Houve um aumento, ainda que tímido, tanto no número de candidaturas quanto no número de eleitas nas eleições municipais de 2024. Contudo, esse aumento segue lento e muito abaixo de diversos países latino-americanos e mantém, dessa forma, o Brasil na situação de sub-representação feminina. Essa é a avaliação de Karol Cavalcante, mestre em Ciência Política pela UFPA. “Conseguimos alcançar apenas 13% de eleitas nacionalmente para o executivo e apenas duas capitais serão comandadas por mulheres. Esses resultados evidenciam que a política no Brasil segue sendo um espaço majoritariamente masculino”, analisa destacando a porcentagem de mulheres vitoriosas nas eleições municipais de 2024.
Instituição do voto feminino
Em 1932 foi lançado um novo Código Eleitoral, promulgado pelo então presidente Getúlio Vargas, no qual foi instituído o voto feminino. A Constituição brasileira de 1934 confirmou o direito de voto a homens e mulheres maiores de 21 anos e alfabetizados. Contudo, no mesmo Código havia o artigo 121, em que os homens maiores de 60 anos e as mulheres em qualquer idade podiam isentar-se de qualquer obrigação ou serviço de natureza eleitoral. Em outras palavras: para idosos e mulheres o voto não era obrigatório.
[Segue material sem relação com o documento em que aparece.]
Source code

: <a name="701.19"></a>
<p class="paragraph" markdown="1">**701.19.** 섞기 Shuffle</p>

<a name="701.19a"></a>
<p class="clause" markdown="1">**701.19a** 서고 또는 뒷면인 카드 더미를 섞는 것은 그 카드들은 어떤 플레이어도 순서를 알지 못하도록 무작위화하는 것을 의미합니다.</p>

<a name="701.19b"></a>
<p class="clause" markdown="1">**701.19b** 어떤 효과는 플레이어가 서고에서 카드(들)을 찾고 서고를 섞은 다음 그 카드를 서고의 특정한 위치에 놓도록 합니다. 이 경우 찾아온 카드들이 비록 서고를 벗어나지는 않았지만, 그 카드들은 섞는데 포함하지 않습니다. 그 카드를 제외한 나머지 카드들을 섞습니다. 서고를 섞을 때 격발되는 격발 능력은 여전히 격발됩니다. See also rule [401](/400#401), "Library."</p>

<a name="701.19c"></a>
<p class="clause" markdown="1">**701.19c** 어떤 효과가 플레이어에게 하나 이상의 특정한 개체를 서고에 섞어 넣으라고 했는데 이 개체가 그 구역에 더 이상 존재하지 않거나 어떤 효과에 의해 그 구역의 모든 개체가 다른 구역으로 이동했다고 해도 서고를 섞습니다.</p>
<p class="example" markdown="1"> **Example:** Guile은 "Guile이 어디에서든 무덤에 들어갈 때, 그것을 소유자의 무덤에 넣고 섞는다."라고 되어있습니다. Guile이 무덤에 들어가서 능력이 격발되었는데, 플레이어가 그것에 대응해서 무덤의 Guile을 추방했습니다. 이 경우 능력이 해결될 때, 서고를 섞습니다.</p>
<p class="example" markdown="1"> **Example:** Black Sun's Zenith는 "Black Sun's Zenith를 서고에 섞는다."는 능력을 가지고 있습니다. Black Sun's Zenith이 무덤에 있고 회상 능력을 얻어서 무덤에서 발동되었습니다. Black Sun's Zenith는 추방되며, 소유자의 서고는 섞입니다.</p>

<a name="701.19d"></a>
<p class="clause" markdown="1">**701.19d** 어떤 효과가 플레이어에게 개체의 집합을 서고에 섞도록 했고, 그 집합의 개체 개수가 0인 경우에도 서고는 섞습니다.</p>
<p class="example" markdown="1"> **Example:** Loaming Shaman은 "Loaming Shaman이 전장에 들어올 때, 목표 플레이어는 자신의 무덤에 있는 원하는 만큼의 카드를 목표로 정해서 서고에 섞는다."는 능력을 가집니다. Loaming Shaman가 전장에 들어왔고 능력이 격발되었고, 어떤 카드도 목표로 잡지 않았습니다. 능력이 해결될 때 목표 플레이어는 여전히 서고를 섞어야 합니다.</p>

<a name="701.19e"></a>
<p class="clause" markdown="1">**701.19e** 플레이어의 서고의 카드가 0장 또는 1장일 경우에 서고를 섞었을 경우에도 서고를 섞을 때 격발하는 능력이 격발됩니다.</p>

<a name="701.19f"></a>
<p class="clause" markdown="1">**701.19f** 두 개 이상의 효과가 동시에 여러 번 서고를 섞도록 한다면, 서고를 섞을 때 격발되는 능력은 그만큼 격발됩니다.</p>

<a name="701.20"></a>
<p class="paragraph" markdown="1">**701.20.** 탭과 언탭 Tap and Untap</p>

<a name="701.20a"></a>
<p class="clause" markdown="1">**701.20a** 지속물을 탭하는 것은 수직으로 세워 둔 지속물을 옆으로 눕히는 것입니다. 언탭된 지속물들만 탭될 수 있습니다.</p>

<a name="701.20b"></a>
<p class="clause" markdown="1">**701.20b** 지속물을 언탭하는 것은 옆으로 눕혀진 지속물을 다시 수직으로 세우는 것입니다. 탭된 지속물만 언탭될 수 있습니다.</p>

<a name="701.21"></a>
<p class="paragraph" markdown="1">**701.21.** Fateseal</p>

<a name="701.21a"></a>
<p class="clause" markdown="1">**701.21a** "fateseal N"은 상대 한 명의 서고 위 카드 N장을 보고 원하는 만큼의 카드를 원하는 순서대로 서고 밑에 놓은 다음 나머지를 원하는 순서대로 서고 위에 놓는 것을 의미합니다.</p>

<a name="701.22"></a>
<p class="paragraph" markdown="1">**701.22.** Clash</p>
“Em uma sociedade patriarcal, onde os maridos eram a autoridade da família, e as mulheres precisavam de sua autorização para ter uma profissão ou mesmo alienar bens, como previa o Código Civil de 1916, o voto voluntário feminino significava que na prática, as mulheres teriam que ter autorização do marido para sair para votar”, explica Cristina Cancela, historiadora da UFPA.
A condição do voto feminino voluntário só foi alterada no Código Eleitoral de 1965, embora na Constituição Federal de 1934, ele fosse restrito às mulheres que não tinham renda própria. Ou seja: restrito a mulheres donas de casa ou que exerciam trabalhos domésticos e de cuidado com renda não comprovada.
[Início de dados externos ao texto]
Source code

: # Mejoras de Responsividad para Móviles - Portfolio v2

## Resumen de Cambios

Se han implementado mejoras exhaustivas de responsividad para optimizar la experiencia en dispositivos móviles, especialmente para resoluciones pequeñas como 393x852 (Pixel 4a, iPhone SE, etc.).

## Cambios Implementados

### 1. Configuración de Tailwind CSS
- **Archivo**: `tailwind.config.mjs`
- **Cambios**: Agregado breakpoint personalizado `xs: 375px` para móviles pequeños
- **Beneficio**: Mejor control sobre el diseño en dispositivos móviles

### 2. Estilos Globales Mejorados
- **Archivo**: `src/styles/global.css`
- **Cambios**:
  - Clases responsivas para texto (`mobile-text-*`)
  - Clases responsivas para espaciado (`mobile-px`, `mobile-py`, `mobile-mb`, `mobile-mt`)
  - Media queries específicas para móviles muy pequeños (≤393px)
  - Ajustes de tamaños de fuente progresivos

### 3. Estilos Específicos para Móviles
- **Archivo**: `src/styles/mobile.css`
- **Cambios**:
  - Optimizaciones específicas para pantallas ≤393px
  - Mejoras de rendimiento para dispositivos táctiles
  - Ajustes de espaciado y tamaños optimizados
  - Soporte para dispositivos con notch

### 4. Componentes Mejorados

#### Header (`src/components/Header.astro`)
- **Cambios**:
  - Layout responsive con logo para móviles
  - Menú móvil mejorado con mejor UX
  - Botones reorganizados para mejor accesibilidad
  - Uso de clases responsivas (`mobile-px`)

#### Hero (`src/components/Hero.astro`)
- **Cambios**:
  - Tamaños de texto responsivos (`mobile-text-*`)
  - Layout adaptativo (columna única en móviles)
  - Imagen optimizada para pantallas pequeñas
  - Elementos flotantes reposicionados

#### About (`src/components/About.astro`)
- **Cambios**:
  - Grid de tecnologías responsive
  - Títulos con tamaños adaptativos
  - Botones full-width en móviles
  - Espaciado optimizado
Segundo Cancela, essas determinações ocorreram após a chamada Revolução de 1930, que inicia a Era Vargas. “Getúlio chega ao poder apoiado por forças políticas que pleiteavam reformas no sistema político, como a adoção do voto secreto e o fim das fraudes eleitorais, tão comuns na primeira república brasileira”, lembra.
Efeitos imediatos na política e o que não mudou
A maior participação e representatividade feminina na política, particularmente das mulheres de classe média e brancas, algumas delas profissionais liberais, foram as consequências iminentes na época após a instituição do voto feminino.
“Contudo, embora as mulheres sejam metade da população brasileira, nossa representatividade ainda é muito pequena”, ressalta a Cristina Cancela, que também é pesquisadora sobre População, Família, Migração e Gênero na Amazônia.
Segundo o TSE, nas eleições de 2024, as mulheres conquistaram apenas 13% do total de prefeituras. Nas Câmaras Municipais do país, as mulheres vão ocupar só 18% das vagas de vereadores.
“Ainda é uma presença tímida que precisa avançar não apenas em números, mas também na diversidade aumentando a participação de mulheres com diferentes marcadores sociais de raça/etnicidade e classe social para termos diversidade na política e para que mais pautas e reivindicações de grupos heterogêneos possam ser atendidas”, defende a historiadora.
Personagens da história que lutaram pelo voto
Segundo Cristina Cancela, no Pará a campanha pelo voto feminino teve entre os propagadores o Departamento Paraense pelo Progresso Feminino, liderado por mulheres como Cloris Silva, Elmira Lima, Felys Benoliel e Corina Pegado.
“As primeiras mulheres brasileiras a alcançarem o direito a serem eleitas foram Alzira Soriano, Carlota Pereira de Queirós, Antonieta de Barros (primeira mulher negra eleita no Brasil, professora e jornalista)”, evidencia Cancela.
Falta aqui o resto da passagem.